Go through the lines below one by one and count those holding the string "your". Give the count alone.

Material supplied.
<<<<

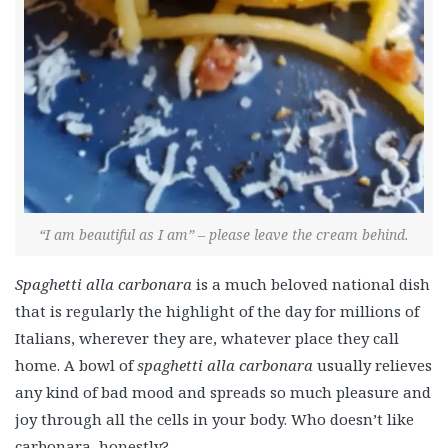
“I am beautiful as I am” – please leave the cream behind.
Spaghetti alla carbonara
is a much beloved national dish
that is regularly the highlight of the day for millions of
Italians, wherever they are, whatever place they call
home.
A bowl of
spaghetti alla carbonara
usually relieves
any kind of bad mood and spreads so much pleasure and
joy through all the cells in your body. Who doesn’t like
carbonara, honestly?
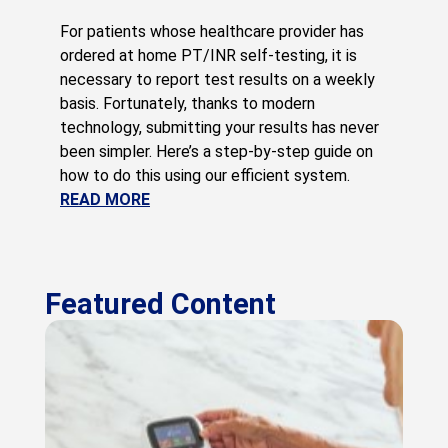
For patients whose healthcare provider has
ordered at home PT/INR self-testing, it is
necessary to report test results on a weekly
basis. Fortunately, thanks to modern
technology, submitting your results has never
been simpler. Here’s a step-by-step guide on
how to do this using our efficient system.
READ MORE
Featured Content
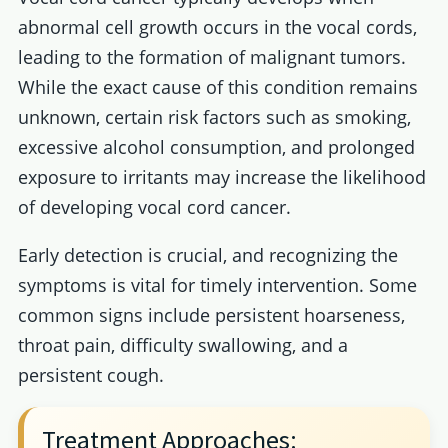
abnormal cell growth occurs in the vocal cords,
leading to the formation of malignant tumors.
While the exact cause of this condition remains
unknown, certain risk factors such as smoking,
excessive alcohol consumption, and prolonged
exposure to irritants may increase the likelihood
of developing vocal cord cancer.
Early detection is crucial, and recognizing the
symptoms is vital for timely intervention. Some
common signs include persistent hoarseness,
throat pain, difficulty swallowing, and a
persistent cough.
Treatment Approaches:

>>>>

Answer below.
2